Our only ding on the city is that it smells like a litter box, everywhere. Maybe this is just a new “seaside smell” that we are not used to, and I’d give this more leeway except on the way out of our apartment this morning we took ONE wrong turn and walked right into what will now be heretofore referred to as “Dead Cat Alley.” I’m not going to elaborate, but it was awful. Fine I’ll elaborate it looked like three dozen anorexic felines stumbling out from the Cat Club into the sunlight and sleeping off that last Vodka Soda and shot of heroin. That or they were dead.
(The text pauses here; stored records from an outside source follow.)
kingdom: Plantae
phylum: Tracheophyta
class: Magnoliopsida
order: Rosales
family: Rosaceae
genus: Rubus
Back to the talk about Dubrovnik being amazing and wholesome: we’ve visited a lot of churches and they are all beautiful. And we’ve been on a scavenger hunt for all 47 St Blaise (Nelly’s confirmation Saint!) statues and we’ve found 4! It will probably help when we find the Cathedral of St Blaise which is giant and apparently right next to our apartment but we can’t seem to find it. More spooky Dubrovnik mystical magic.
Game of Thrones LARPing is wildly accessible here – opportunities about to pretend that you, yourself, are the manipulative and murderously maniacal ruler of King’s Landing. So far I’ve gotten mine by buying a sweet coral necklace with a snake on it that is totally something Ellaria Sand wears and finding the stairs and big palace that are the backdrop to the path to the Castle (the same setting where Cersai did her walk of shame)! I also followed a Game of a Thrones tour for 5 minutes before getting the stink eye (I told Nellie I was just going to the post office but I happened upon the group mid-tour and just couldn’t help myself) and learned that Game of Thrones has the most expensive TV production budget in history – $65 million dollars.
We are currently resting up and staying out of the oppressive, almost blinding heat in our A/C apartment before we head out again to walk the city walls.